Winning Never Gets Old

trophyI like to play basketball. I am clearly over the hill for the pace of the game. I was never very skilled, even when I was younger, but I have always nonetheless enjoyed playing the game. I am 6’2” and (too heavy) 235 pounds, though I am 50 pounds lighter than my peak 15 years ago. I was never a gazelle on the court, though I run the floor (which in the league I play in is about 75 feet). So given my girth I am considered a “big man”.

I have played in an over 40 Masters league at the JCC for the past 15+ years. Since I am 67 years old, I obviously qualify age-wise. In fact, I “over qualify” and am among a handful of 65+ aged players. The average age of the players is late 40s/50, and getting younger all the time. There are 10 teams of 7 players each and we play a schedule of 10 games and then playoffs.

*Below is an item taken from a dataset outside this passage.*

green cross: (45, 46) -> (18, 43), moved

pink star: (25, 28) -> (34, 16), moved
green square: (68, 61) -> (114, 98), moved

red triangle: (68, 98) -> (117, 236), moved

And the league runs year-round, with a new season following the playoffs.

teamI am now proud to be a champion as part of the winning team for the latest league. As you can see from the top photo, I am holding the coveted “Blumenfeld Family trophy” (hardly the Stanley Cup) which recognizes the winners. I am also fortunate to have been one the league champs more often than pro-rata. I’d like to think I’ve contributed to the success on the teams when we have won, because winning is never easy. However, today I am copacetic with my decreased skill and role as a player. In fact, my latest team was the first one in which I was not a starter and came off the bench, playing roughly 25-30 minutes in the 40-minute games. I have adjusted to the reality that my game has regressed but I contribute in small but meaningful ways—a rebound, put back, short jumpers, tight defense against larger players. My offensive game, largely limited in the past to short jumpers, post ups, etc. has diminished. I don’t block as many shots as I once did. There’s also the reality of the slowing reflexes in one’s late 60s. But I have enough skill to contribute, and I know what to do on the court, even if the body is not always willing.

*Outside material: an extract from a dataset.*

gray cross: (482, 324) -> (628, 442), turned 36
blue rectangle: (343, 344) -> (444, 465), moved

But being a champion as part of a team reminds me of the things in life and business that bring joy—being part of something greater than oneself, the seamless meshing of individuals towards a greater goal—and yes, the thrill of victory. In business, I ran ad agencies years ago I enjoyed pitching new business. It was always a bonding experience. To be clear, I enjoyed pitching and WINNING new business. The meshing of a group of skilled individuals was galvanizing and exhilarating (when we won).

But victory in business was rarely immediate. After the pitch, I’d have to await “the call”—good news or bad. Alas, more Ls than Ws in these reviews. But on the hardwood, the results are immediate, you win or you lose.

I’m glad to have played a small part on the team in gaining the championship. Our league now begins anew with a new draft of players, new teams and the journey begins again. Once again, I will be bringing my girth and my modest skills. More I can’t offer. But winning is always great and never gets old, even if I do.